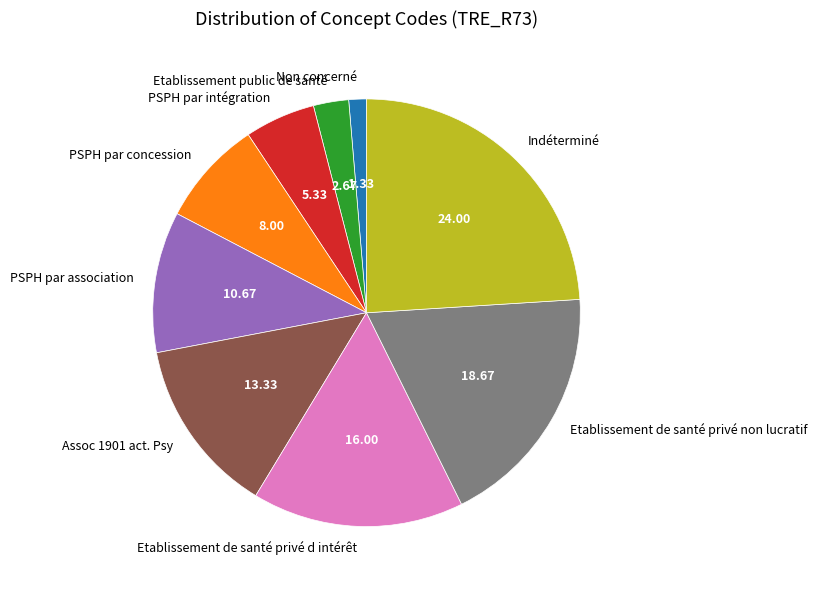

The PSPH par intégration slice represents 5% of the pie. True or false?

True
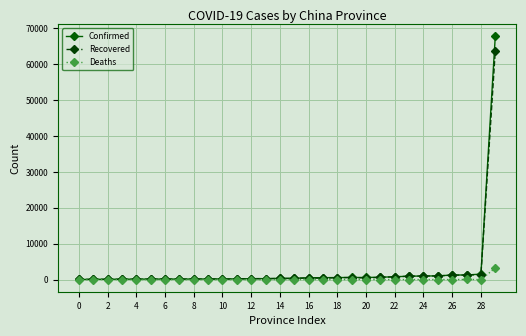

What is the maximum value for Recovered?

63762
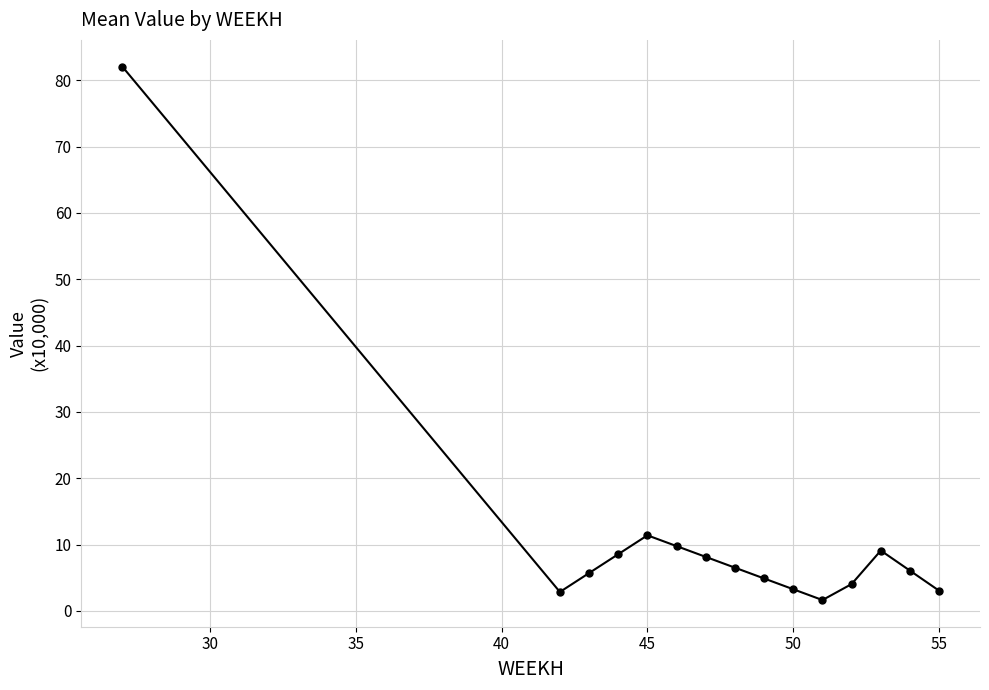

What is the difference between the maximum and minimum values?

80.5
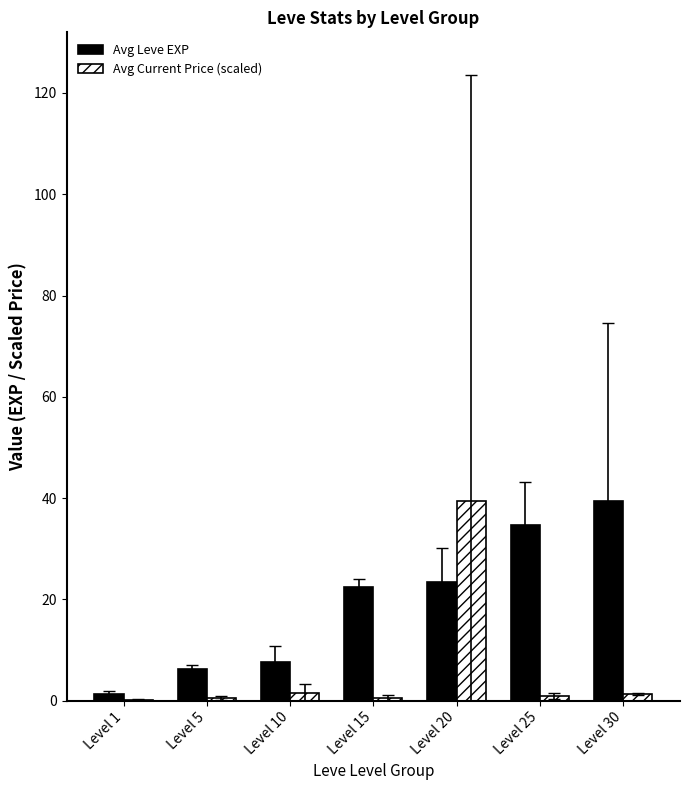

What is the highest value of the Avg Leve EXP series?

39.3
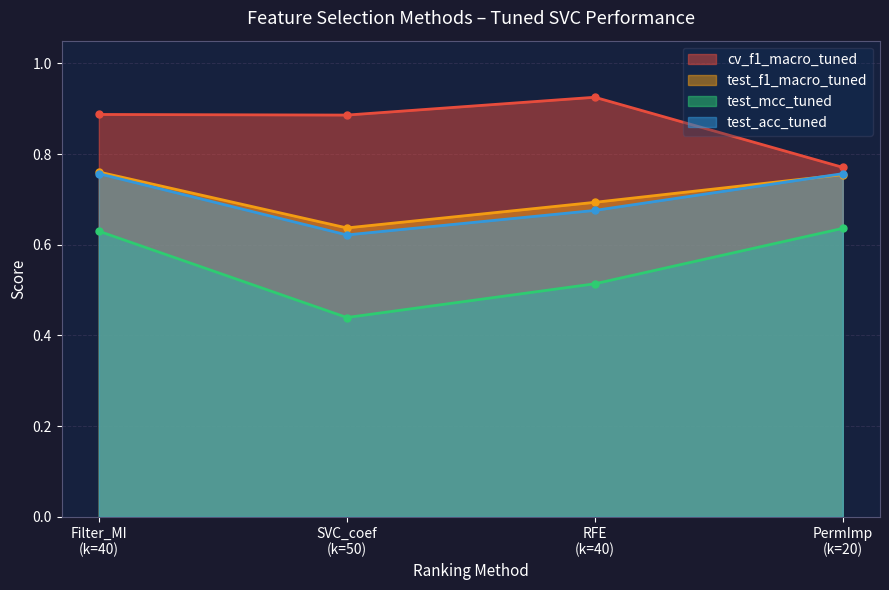

What is the difference between the maximum and minimum values in the test_acc_tuned series?

0.1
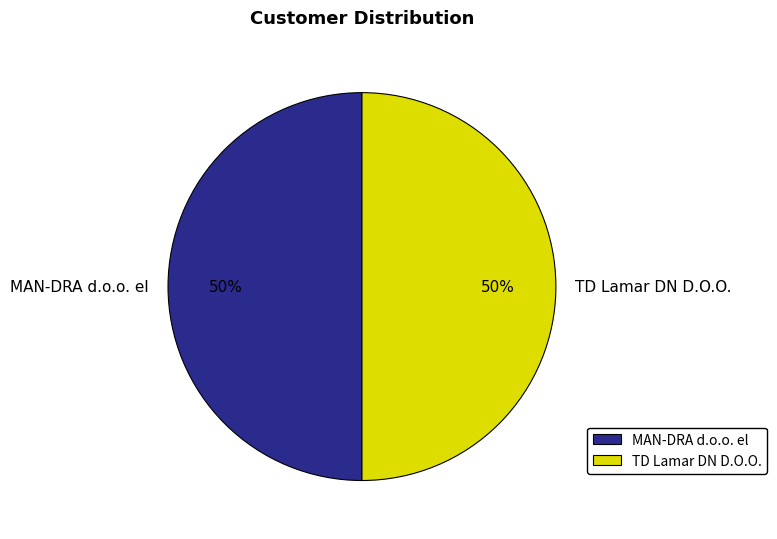

To the nearest percent, what is the average slice percentage?

50%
────────────────────────────────────────
• **WHAT YOU NEED TO DO**
Reproduce the records above with every occurrence of "maximum" substituted by "largest", leaving all other wording unchanged. Omit the pictures from your answer.

• **OUTPUT**
The PSPH par intégration slice represents 5% of the pie. True or false?

True

What is the largest value for Recovered?

63762

What is the difference between the largest and minimum values?

80.5

What is the highest value of the Avg Leve EXP series?

39.3

What is the difference between the largest and minimum values in the test_acc_tuned series?

0.1

To the nearest percent, what is the average slice percentage?

50%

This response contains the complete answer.